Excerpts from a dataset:
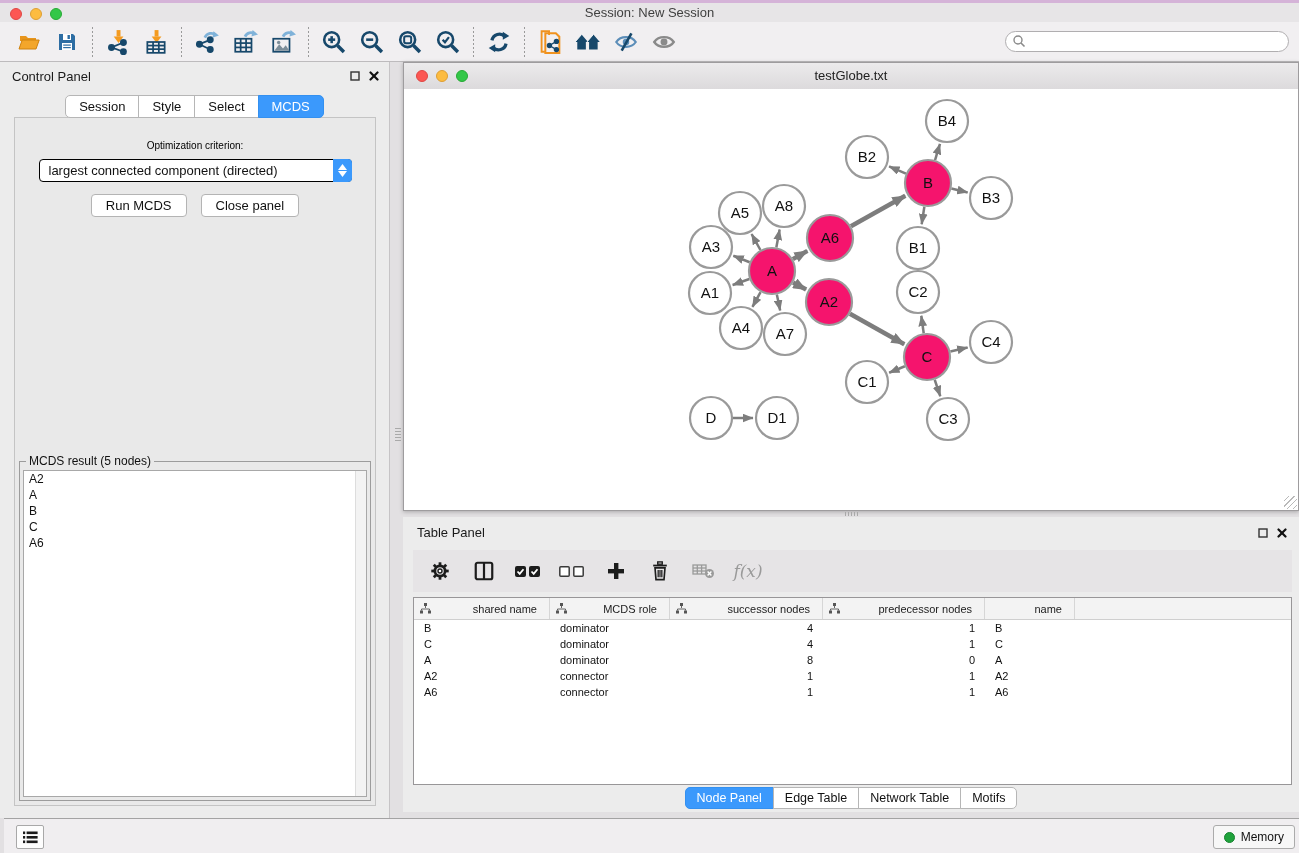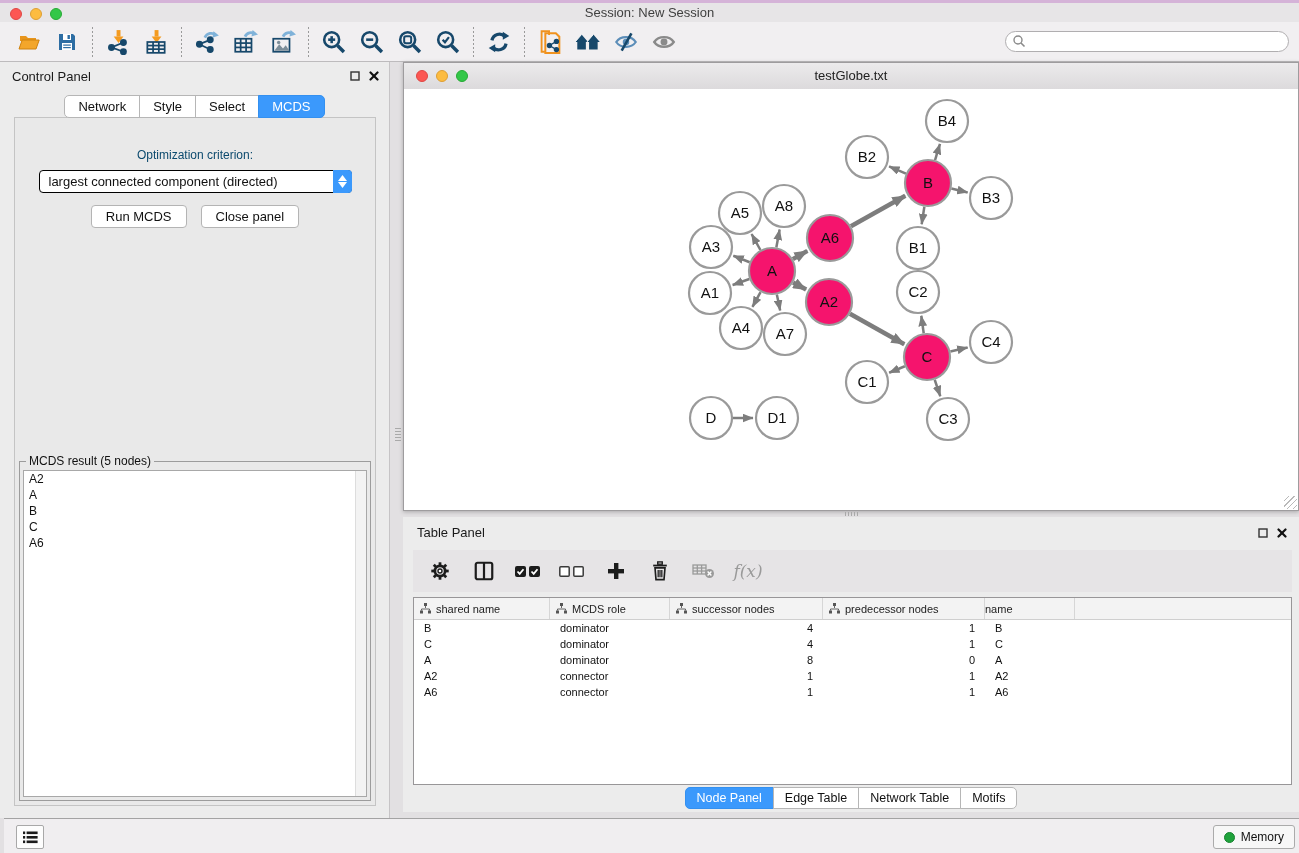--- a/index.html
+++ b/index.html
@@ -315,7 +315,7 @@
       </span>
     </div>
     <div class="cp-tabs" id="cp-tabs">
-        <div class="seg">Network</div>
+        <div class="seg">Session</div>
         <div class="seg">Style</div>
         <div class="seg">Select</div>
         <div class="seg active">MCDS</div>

EXERCISE: Restate the data above word for word, so that the only difference is the missing pictures.

ANSWER TO THE PROBLEM:
--- a/index.html
+++ b/index.html
@@ -315,7 +315,7 @@
       </span>
     </div>
     <div class="cp-tabs" id="cp-tabs">
-        <div class="seg">Network</div>
+        <div class="seg">Session</div>
         <div class="seg">Style</div>
         <div class="seg">Select</div>
         <div class="seg active">MCDS</div>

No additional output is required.